SAINT DENIS DE LA REUNION, France (Reuters) - A French court awarded first lady Carla Bruni-Sarkozy 40,000 euros ($57,500) in damages from a company that sold bags emblazoned with a picture of her in the nude.
The case was the latest in a series of legal actions over the presidential couple’s image, which have drawn accusations of frivolity from critics of the media-savvy Sarkozys.
The nude photo of Bruni-Sarkozy was taken in 1993, when she was a professional model. She had asked for 125,000 euros in damages from Pardon, a fashion chain in the French Indian Ocean island of La Reunion which used it without her permission.
“The unauthorized use of the image of Carla Bruni caused her moral and economic damage,” a court in the island capital Saint Denis de la Reunion said on Thursday.

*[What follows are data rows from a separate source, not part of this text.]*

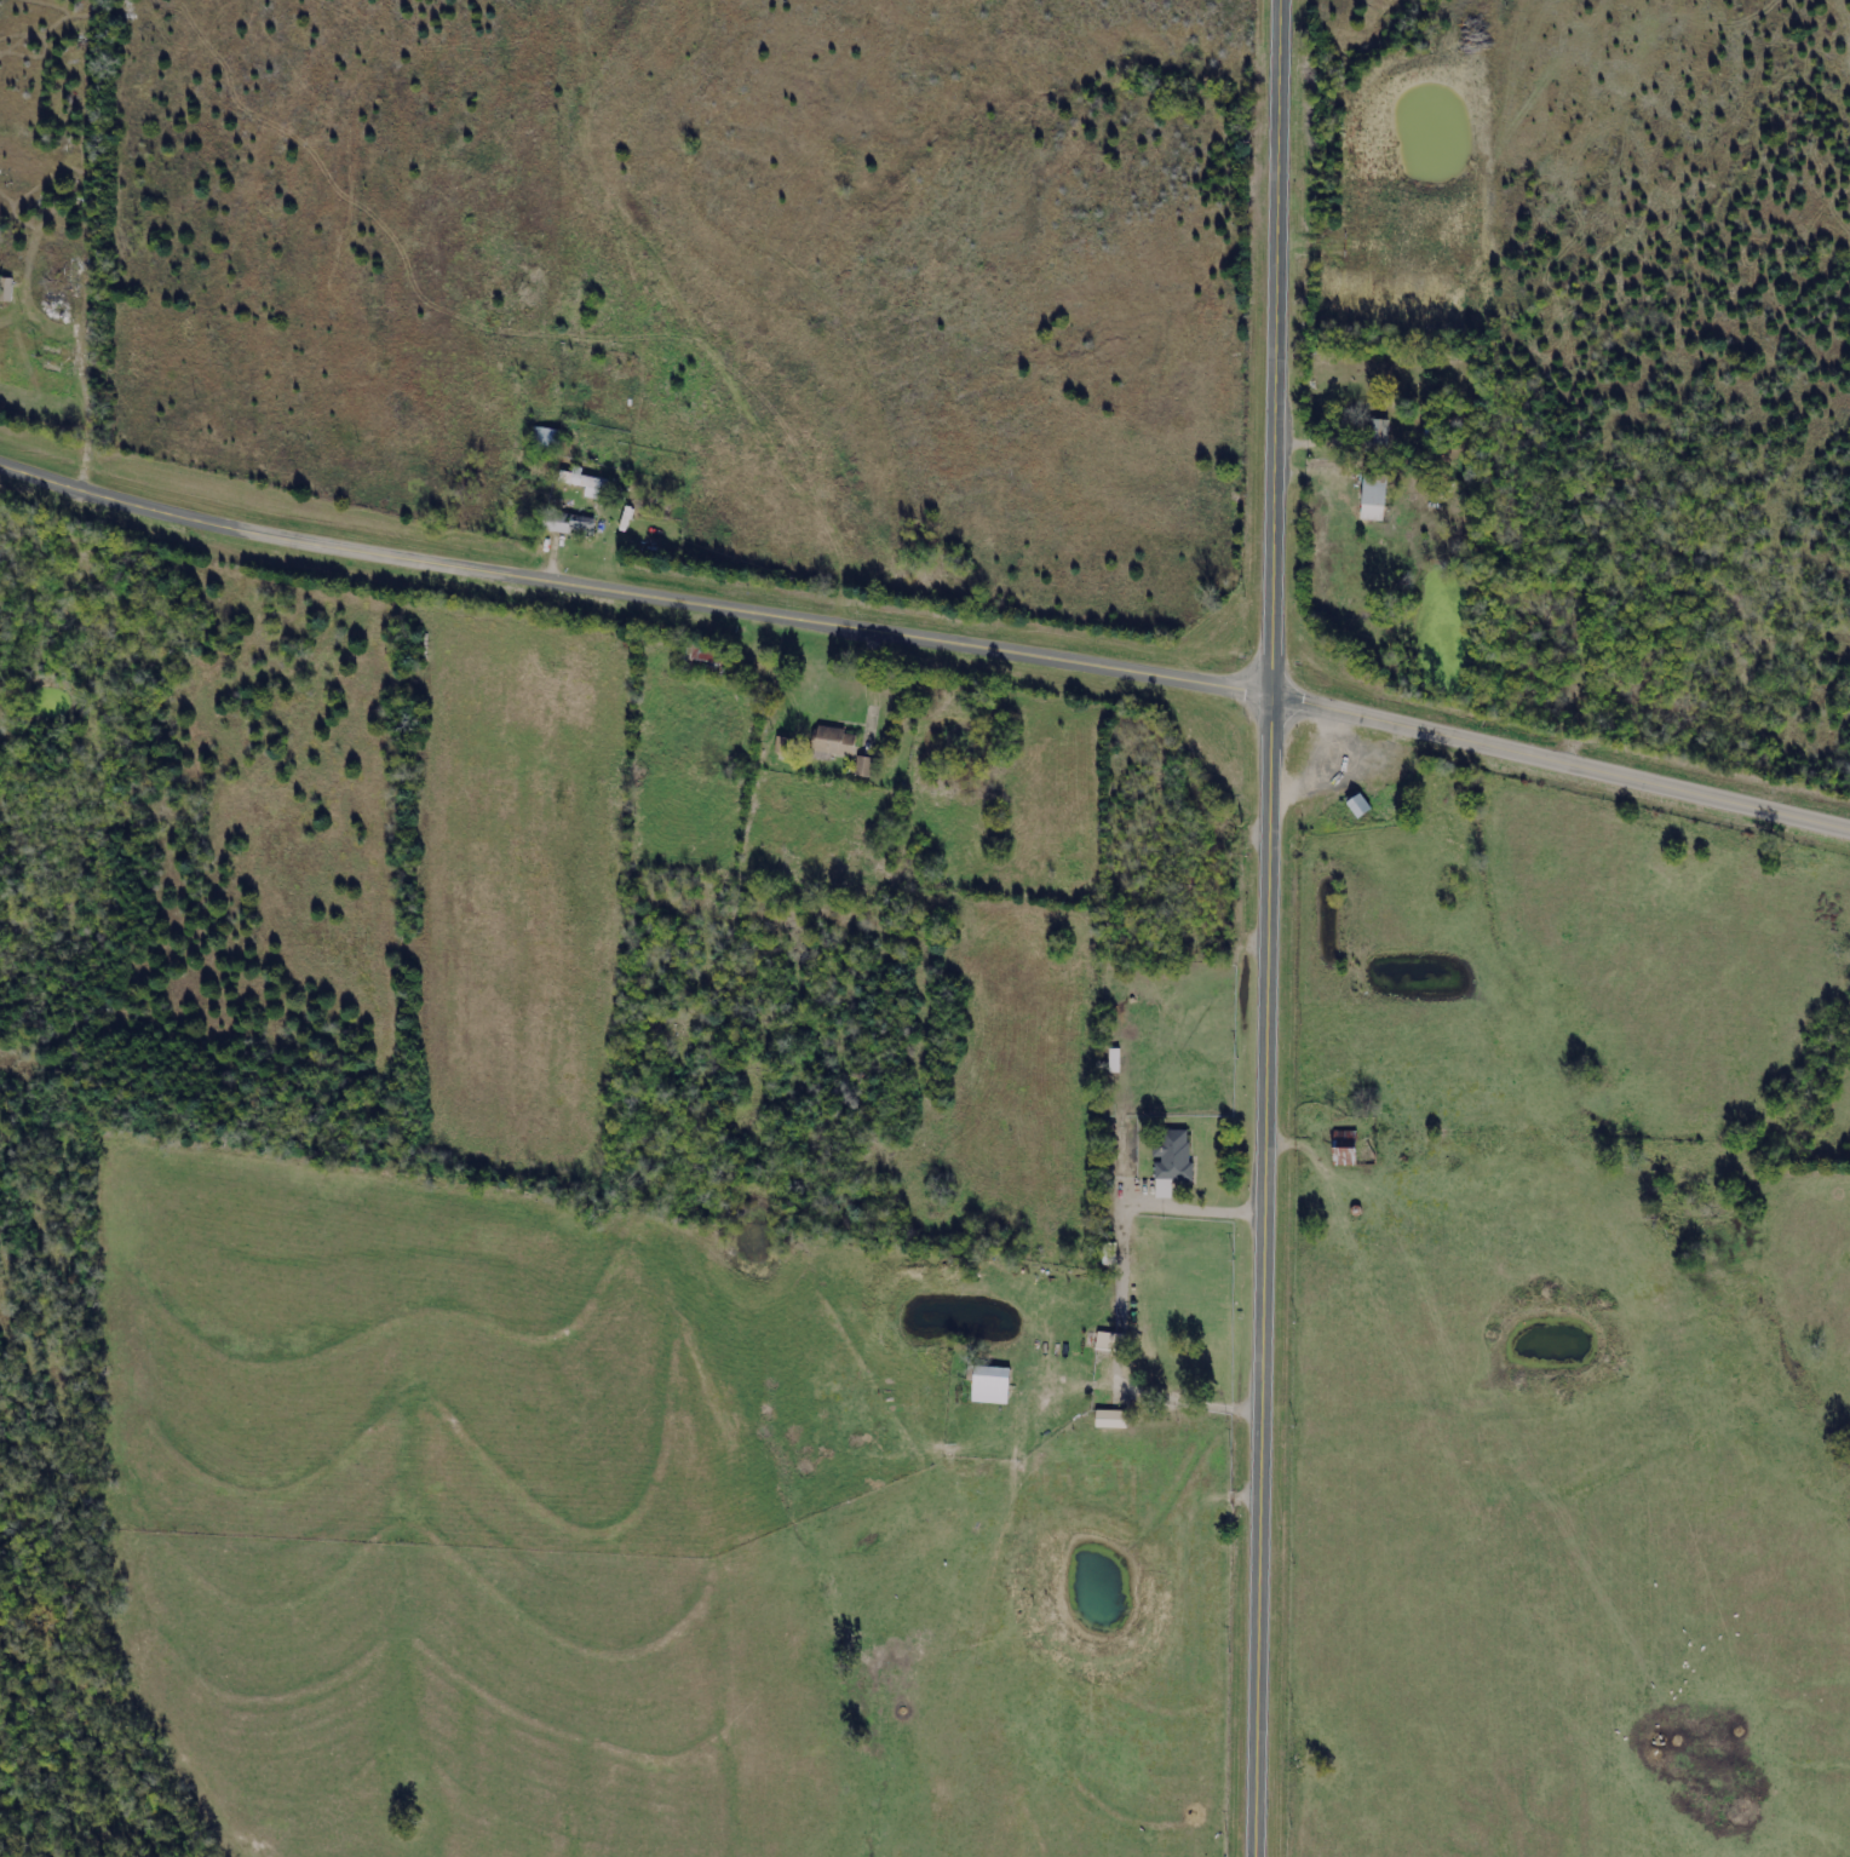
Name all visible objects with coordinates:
building: (1382, 434)
building: (591, 482)
building: (1377, 495)
building: (574, 522)
road: (633, 588)
building: (840, 741)
road: (1561, 758)
building: (870, 765)
road: (1269, 928)
building: (1177, 1160)
building: (996, 1384)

Bruni-Sarkozy’s lawyers had indicated that she would donate any damages awarded to charity.
The founder and manager of the Pardon chain, Peter Mertes, said he would appeal because 40,000 euros seemed expensive to him for “a small blunder.”
Mertes said 10,000 of the bags had been made and about half of those sold before Bruni-Sarkozy took legal action. He promised to dispose of the remaining stock. Pardon does not trade in mainland France.

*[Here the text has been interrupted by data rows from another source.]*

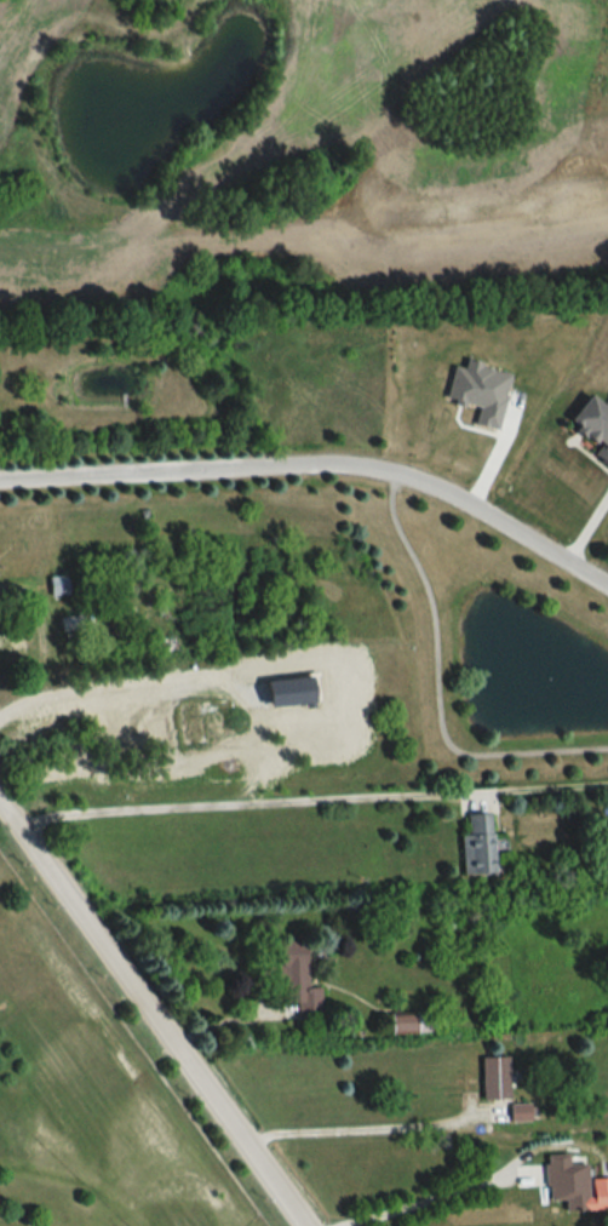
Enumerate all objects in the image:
building: (590, 426)
road: (318, 465)
road: (586, 532)
building: (58, 587)
building: (127, 614)
building: (68, 623)
road: (315, 800)
building: (476, 842)
building: (295, 976)
road: (153, 1009)
building: (493, 1077)
road: (373, 1131)
building: (565, 1181)
road: (429, 1201)

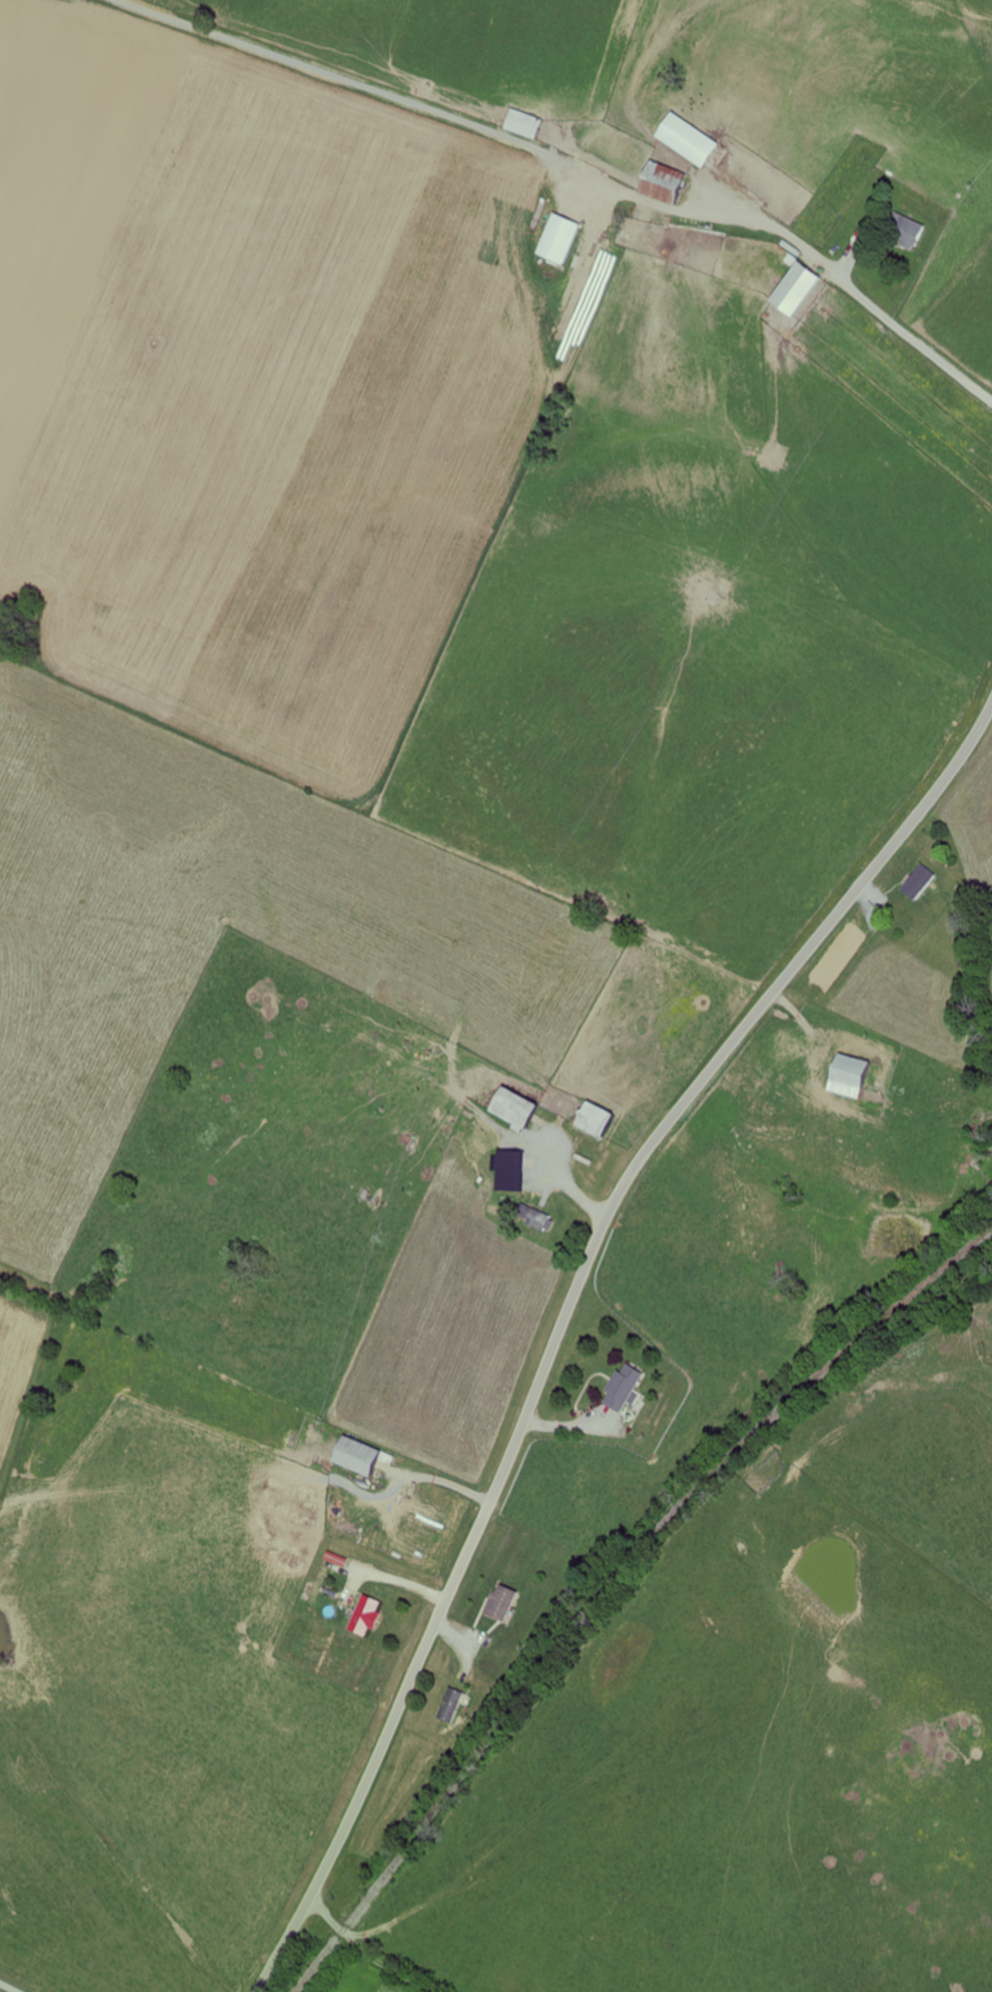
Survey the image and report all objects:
building: (522, 125)
building: (686, 139)
building: (659, 182)
building: (903, 231)
building: (557, 240)
building: (790, 290)
road: (922, 316)
building: (915, 883)
building: (847, 1076)
building: (510, 1106)
building: (593, 1119)
building: (539, 1219)
road: (567, 1314)
building: (619, 1388)
building: (353, 1455)
railway: (613, 1586)
building: (497, 1602)
building: (363, 1616)
building: (448, 1705)
road: (362, 1950)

Bruni-Sarkozy, 40, rose to fame as a model before becoming a successful pop singer. Public interest in her has surged since her whirlwind romance with President Nicolas Sarkozy, whom she married in February less than three months after they met.
The nude image printed on the Pardon bags was in the news earlier in the year, when an original black-and-white print of the Michel Comte photo fetched $91,000 at auction in New York.
It shows the young Bruni standing in a pigeon-toed pose, covering her private parts with her hands.
The Pardon bags were on sale last week for 3 euros each. Customers were given a free bag if they spent more than 5 euros. They are now banned from being sold on penalty of 100 euros per bag.
The Sarkozys have repeatedly gone to court over image issues and regularly grace the covers of glossy celebrity magazines, prompting endless satire from French critics who say they are too focused on trivial matters.
In the latest case to make headlines, Sarkozy went to court in October demanding a ban of sales of a voodoo doll representing him. An appeals court said the doll was an “offence against the personal dignity” of Sarkozy but it would be disproportionate to ban it.